• _Information shown_

· · · · · · ·

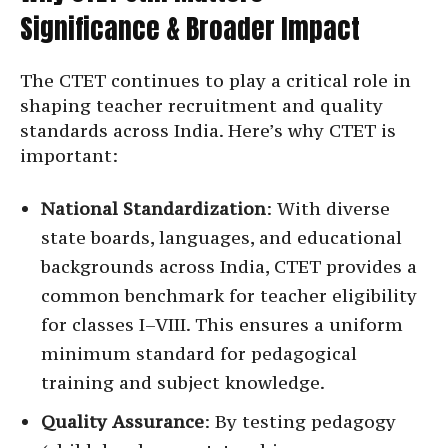
Significance & Broader Impact
The CTET continues to play a critical role in
shaping teacher recruitment and quality
standards across India. Here’s why CTET is
important:
National Standardization
: With diverse
state boards, languages, and educational
backgrounds across India, CTET provides a
common benchmark for teacher eligibility
for classes I–VIII. This ensures a uniform
minimum standard for pedagogical
training and subject knowledge.
Quality Assurance
: By testing pedagogy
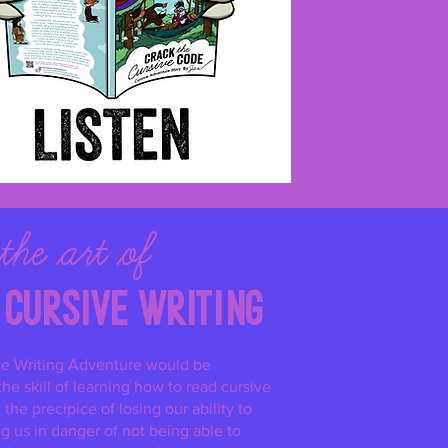
the
art of
cursive
w
riting
ve Writing Adventure would be
he skill of learning how to read cursive
the precipice of losing our ability to
ng us in danger of not being able to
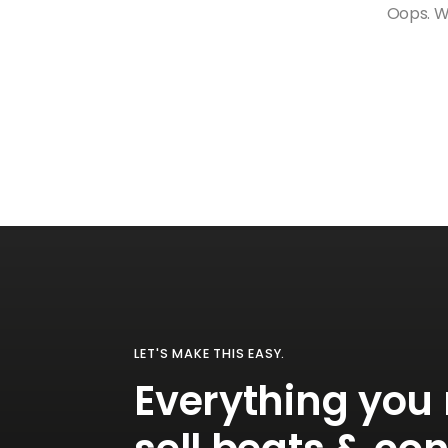
Oops. We
LET'S MAKE THIS EASY.
Everything you 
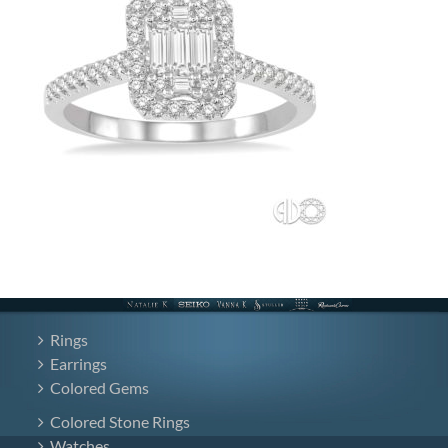
Rings
Earrings
Colored Gems
Colored Stone Rings
Watches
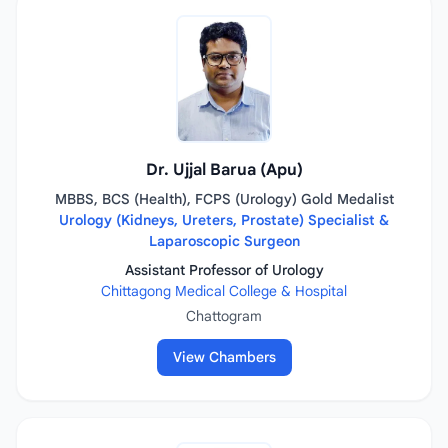
Dr. Ujjal Barua (Apu)
MBBS, BCS (Health), FCPS (Urology) Gold Medalist
Urology (Kidneys, Ureters, Prostate) Specialist &
Laparoscopic Surgeon
Assistant Professor of Urology
Chittagong Medical College & Hospital
Chattogram
View Chambers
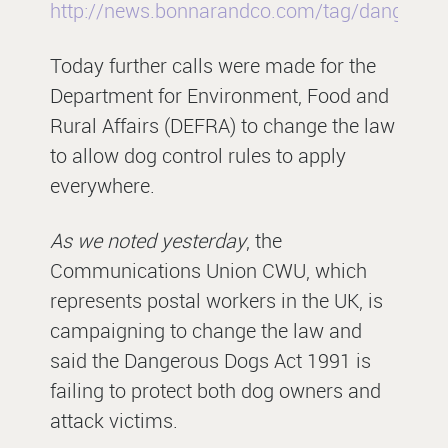
http://news.bonnarandco.com/tag/dangerou
Today further calls were made for the
Department for Environment, Food and
Rural Affairs (DEFRA) to change the law
to allow dog control rules to apply
everywhere.
As we noted yesterday
, the
Communications Union CWU, which
represents postal workers in the UK, is
campaigning to change the law and
said the Dangerous Dogs Act 1991 is
failing to protect both dog owners and
attack victims.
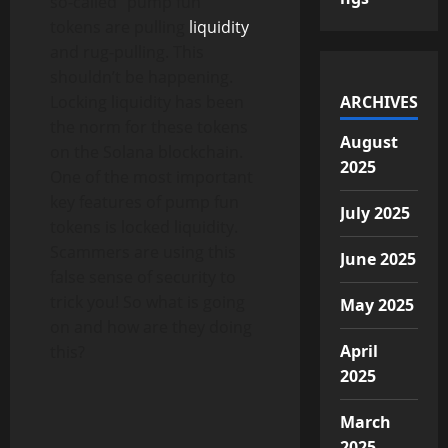
so-called “pump fun”
tokens are pulling
liquidity
and rug-pulling. This
shouldn’t be happening.
Locking liquidity has been
ARCHIVES
the norm for these tokens
August
on the Solana blockchain.
2025
One of the most important
key features of pump fun
July 2025
tokens is locked liquidity.
Scammers are using this
June 2025
false sense of security to
trick you! So what is going
May 2025
on and how are they doing
April
this?
2025
March
2025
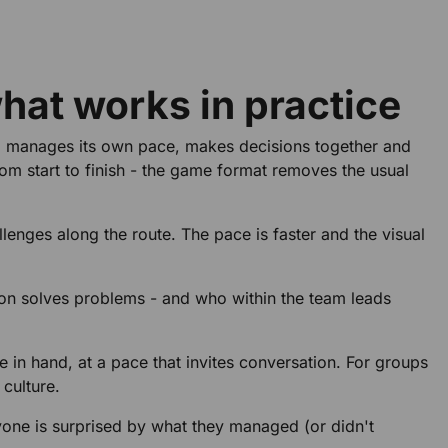
what works in practice
up manages its own pace, makes decisions together and
rom start to finish - the game format removes the usual
llenges along the route. The pace is faster and the visual
son solves problems - and who within the team leads
e in hand, at a pace that invites conversation. For groups
 culture.
yone is surprised by what they managed (or didn't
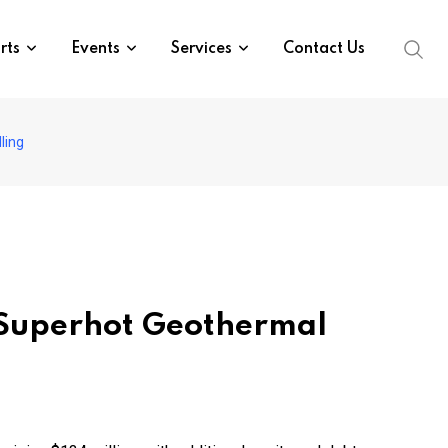
rts
Events
Services
Contact Us
ling
r Superhot Geothermal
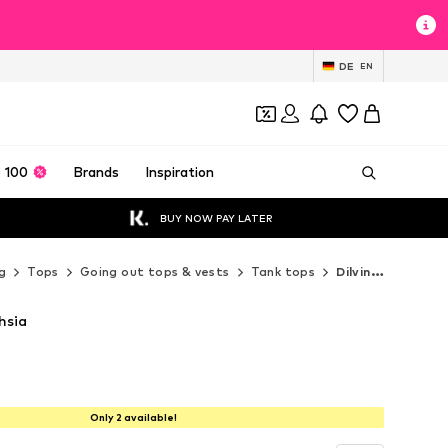
DE
EN
 100
Brands
Inspiration
BUY NOW PAY LATER
g
Tops
Going out tops & vests
Tank tops
Dilvin Tank tops
hsia
Only 2 available!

· · · · · · ·

• _Action item_
Could you rewrite the material, from its beginning down through the line containing "View Chambers", replacing "Watches" with "Clocks" and leaving everything else unchanged, and omit the pictures from your answer?

• _Result for this exercise_
Significance & Broader Impact
The CTET continues to play a critical role in
shaping teacher recruitment and quality
standards across India. Here’s why CTET is
important:
National Standardization
: With diverse
state boards, languages, and educational
backgrounds across India, CTET provides a
common benchmark for teacher eligibility
for classes I–VIII. This ensures a uniform
minimum standard for pedagogical
training and subject knowledge.
Quality Assurance
: By testing pedagogy
the
art of
cursive
w
riting
ve Writing Adventure would be
he skill of learning how to read cursive
the precipice of losing our ability to
ng us in danger of not being able to
Oops. We
LET'S MAKE THIS EASY.
Everything you 
Rings
Earrings
Colored Gems
Colored Stone Rings
Clocks
Dr. Ujjal Barua (Apu)
MBBS, BCS (Health), FCPS (Urology) Gold Medalist
Urology (Kidneys, Ureters, Prostate) Specialist &
Laparoscopic Surgeon
Assistant Professor of Urology
Chittagong Medical College & Hospital
Chattogram
View Chambers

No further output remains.